**INFORMATION:**

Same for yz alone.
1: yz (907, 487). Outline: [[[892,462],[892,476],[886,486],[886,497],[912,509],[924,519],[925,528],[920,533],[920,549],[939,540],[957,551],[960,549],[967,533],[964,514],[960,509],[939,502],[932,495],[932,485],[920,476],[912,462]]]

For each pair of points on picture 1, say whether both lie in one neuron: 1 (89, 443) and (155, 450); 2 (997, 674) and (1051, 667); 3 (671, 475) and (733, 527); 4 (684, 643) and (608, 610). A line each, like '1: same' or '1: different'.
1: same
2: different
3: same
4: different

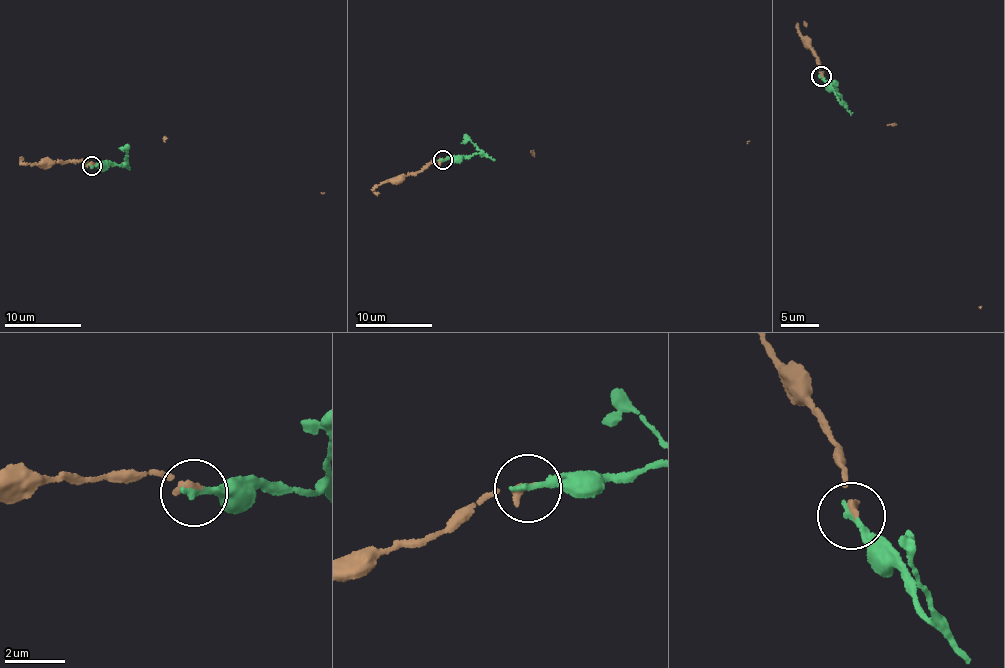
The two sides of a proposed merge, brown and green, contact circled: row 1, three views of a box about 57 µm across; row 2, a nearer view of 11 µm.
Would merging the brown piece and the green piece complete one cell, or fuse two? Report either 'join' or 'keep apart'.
join

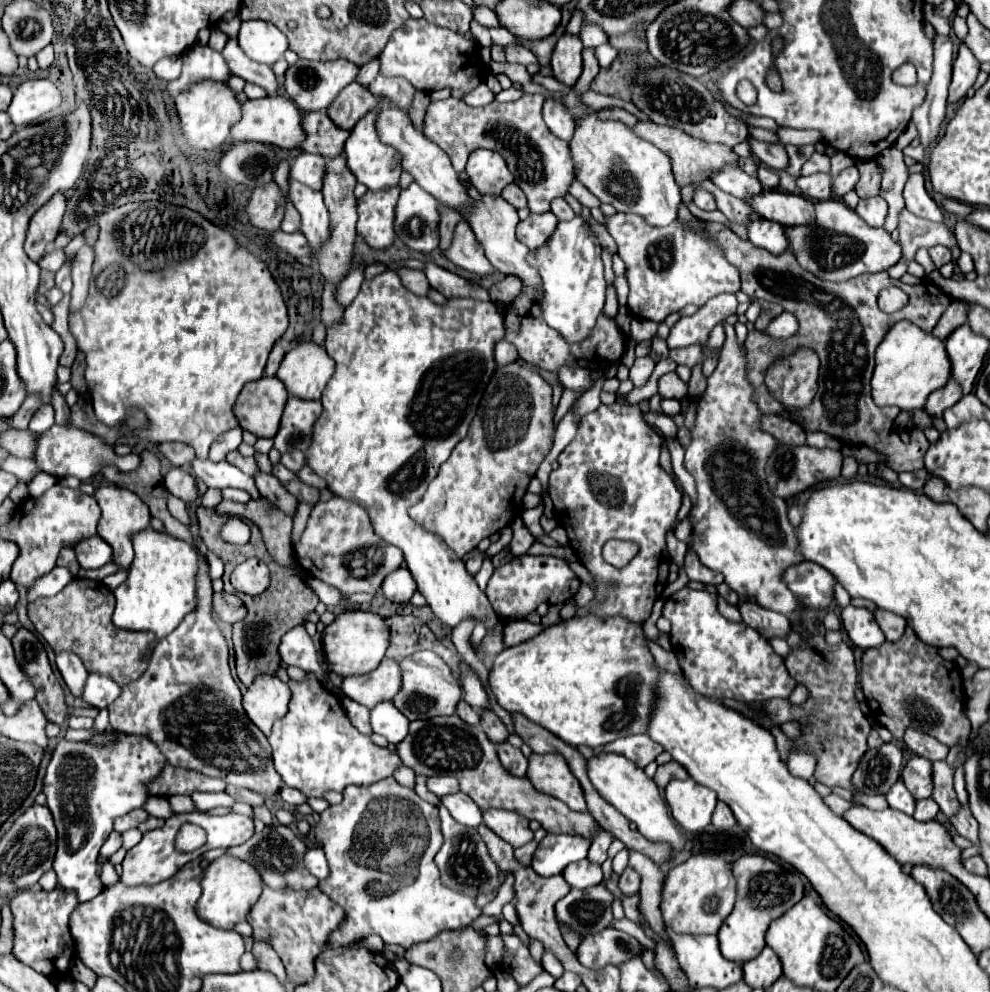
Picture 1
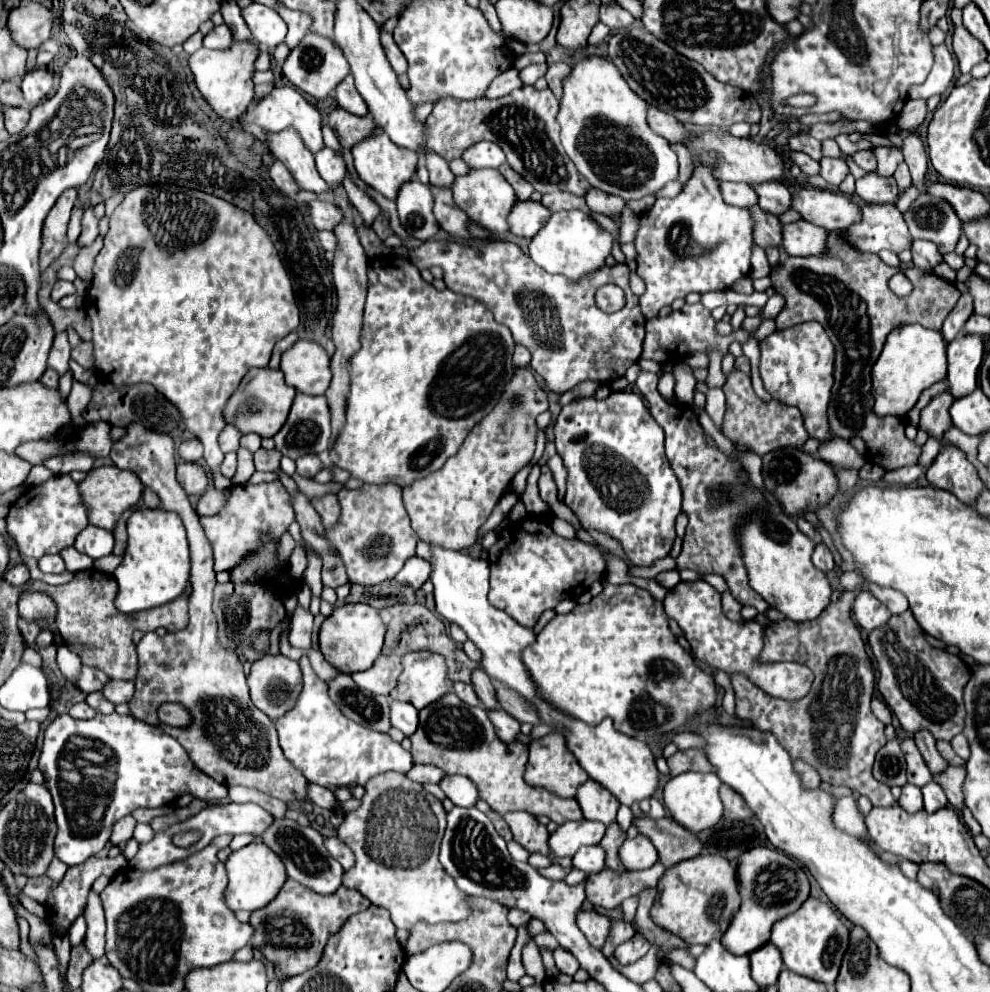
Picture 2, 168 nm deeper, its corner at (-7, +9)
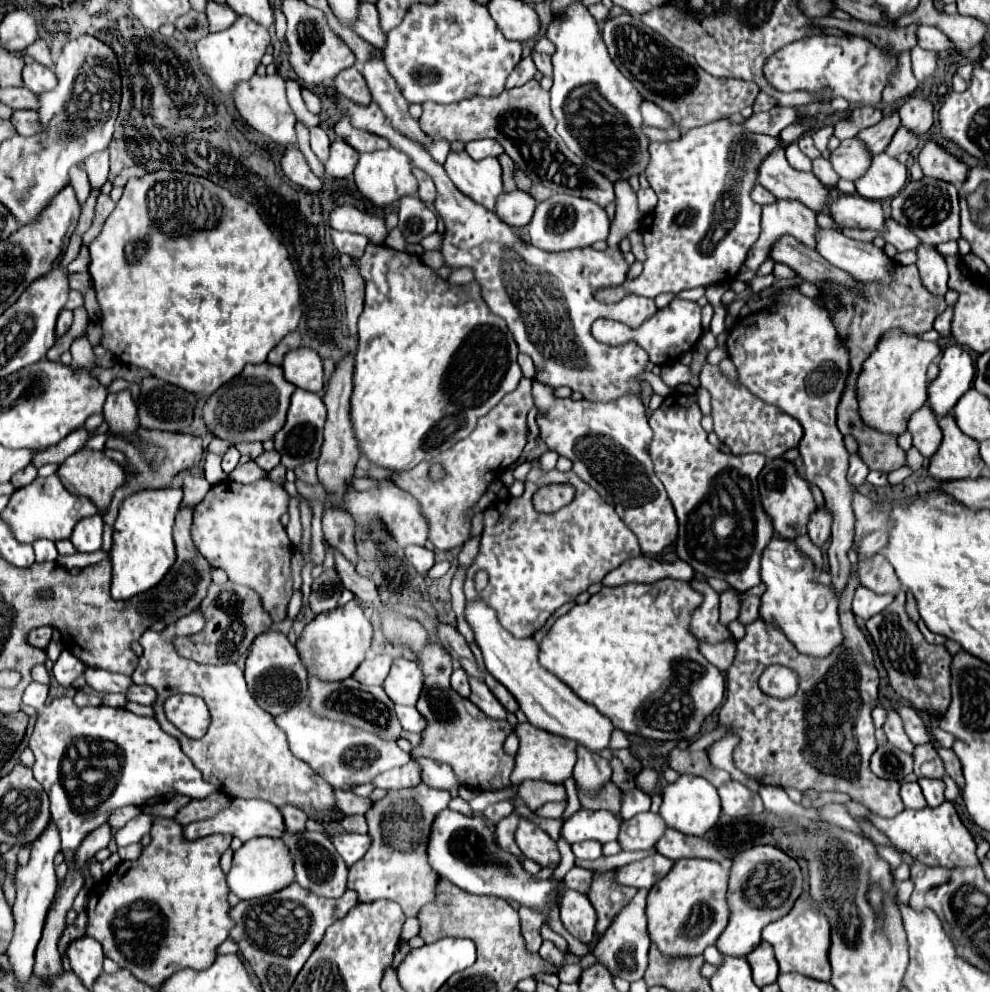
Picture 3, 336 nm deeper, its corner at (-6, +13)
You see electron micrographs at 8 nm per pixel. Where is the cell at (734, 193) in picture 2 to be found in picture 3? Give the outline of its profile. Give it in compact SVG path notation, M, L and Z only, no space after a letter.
M754 185L754 189L752 189L752 199L754 199L758 205L768 205L768 203L774 203L774 201L776 201L776 197L774 197L768 189L764 189L764 187L760 187L760 185Z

**PROBLEM REQUIREMENTS:** Transcribe, please, the lines from the one holding "The two sides" to the final line of the material, both included, exactly and with no extra lines, and skip the pictures.

**FINAL ANSWER:**
The two sides of a proposed merge, brown and green, contact circled: row 1, three views of a box about 57 µm across; row 2, a nearer view of 11 µm.
Would merging the brown piece and the green piece complete one cell, or fuse two? Report either 'join' or 'keep apart'.
join

Picture 1
Picture 2, 168 nm deeper, its corner at (-7, +9)
Picture 3, 336 nm deeper, its corner at (-6, +13)
You see electron micrographs at 8 nm per pixel. Where is the cell at (734, 193) in picture 2 to be found in picture 3? Give the outline of its profile. Give it in compact SVG path notation, M, L and Z only, no space after a letter.
M754 185L754 189L752 189L752 199L754 199L758 205L768 205L768 203L774 203L774 201L776 201L776 197L774 197L768 189L764 189L764 187L760 187L760 185Z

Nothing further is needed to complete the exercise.